3) Aide médicalisée à la procréation

a. Infertilité et PMA

Certains couples ne peuvent pas avoir d’enfant. S’il ne s’agit pas d’un problème relevant de la chirurgie, la médecine peut alors proposer une procréation médicalement assistée (PMA) qui consiste à favoriser la rencontre des gamètes. Dans le cas d’un dysfonctionnement ovarien, on stimule l’ovaire par des traitements à base d’hormones et on déclenche l’ovulation par des injections d’hCG par exemple. Enfin on peut proposer au couple une fécondation in vitro suivie d’un transfert d’embryon (FIVETE). Parfois on peut injecter le noyau d’un spermatozoïde dans le cytoplasme de l’ovocyte (ICSI).

b. Suivi de grossesse et détection d’anomalies

Au cours d’une grossesse, des examens échographiques sont prescrits pour déceler d’éventuelles anomalies dans le développement du fœtus. Si le risque est important (âge de la mère, antécédent familial…) des examens plus poussés peuvent être réalisés, comme le prélèvement des cellules fœtales lors d’une amniocentèse mettant en évidence, à partir du caryotype, d’éventuelles anomalies chromosomiques (trisomie 21).

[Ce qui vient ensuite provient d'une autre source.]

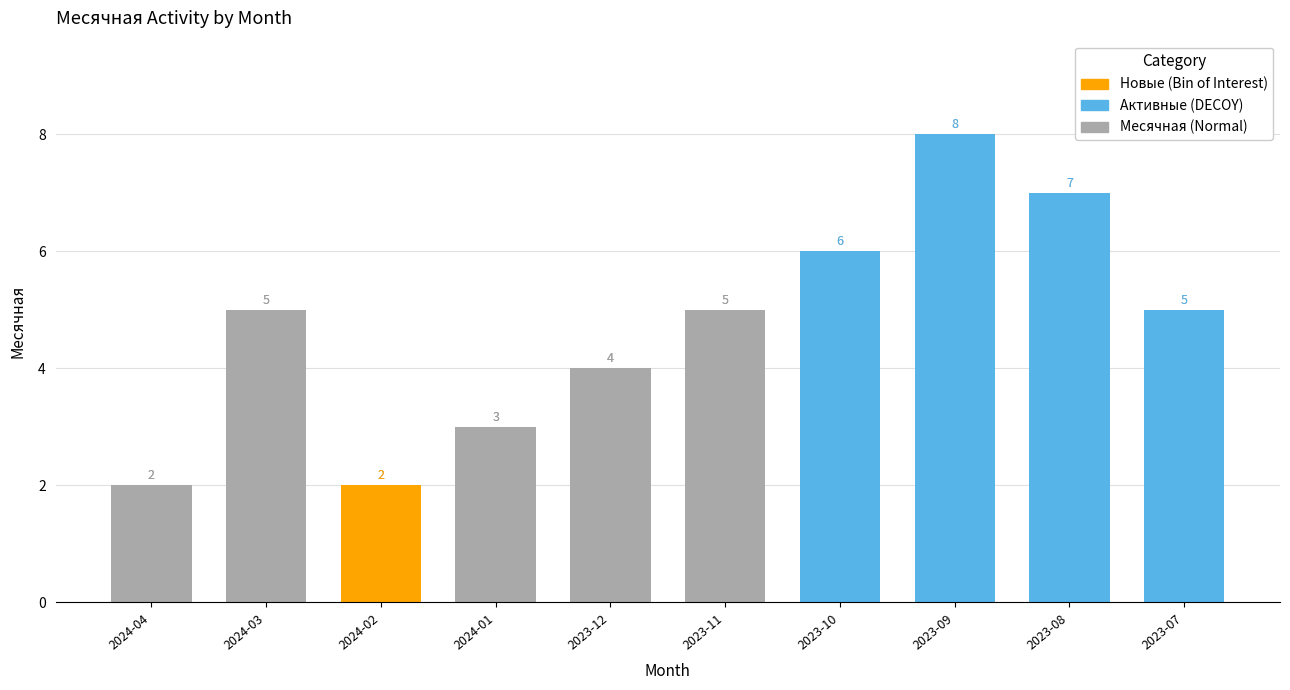

How many distinct data groups are displayed?

1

c. Les problèmes éthiques liés à la procréation médicalement assistée

Les progrès technologiques ont permis de nombreuses avancées dans les techniques de PMA. Ainsi, il est possible de cloner des cellules embryonnaires ou de sélectionner des gamètes lors de la fécondation in vitro afin de guérir ou d’éviter de graves maladies. Ces nouvelles pratiques peuvent paraître comme étant de réelles avancées mais elles peuvent aussi être utilisées par des personnes peu scrupuleuses à d’autres fins. C’est ainsi que depuis 1960, aux Etats-Unis est née la bioéthique et depuis, dans de nombreux pays, des comités scientifiques alertent les hommes politiques qui mettent en place des lois empêchant de graves dérives.

Toute reproduction ne s’accompagne pas nécessairement de sexualité, il existe une reproduction asexuée, mais des phénomènes de sexualité peuvent aussi exister sans conduire à une reproduction des individus, comme c’est le cas lors de la conjugaison des Paramécies. Au cours du temps, le couplage des mécanismes cellulaires de la méiose et de la fécondation et de phénomènes physiologiques et comportementaux ont conduit à la mise en place d’une reproduction sexuée, associant brassage génétique et production de nouveaux individus.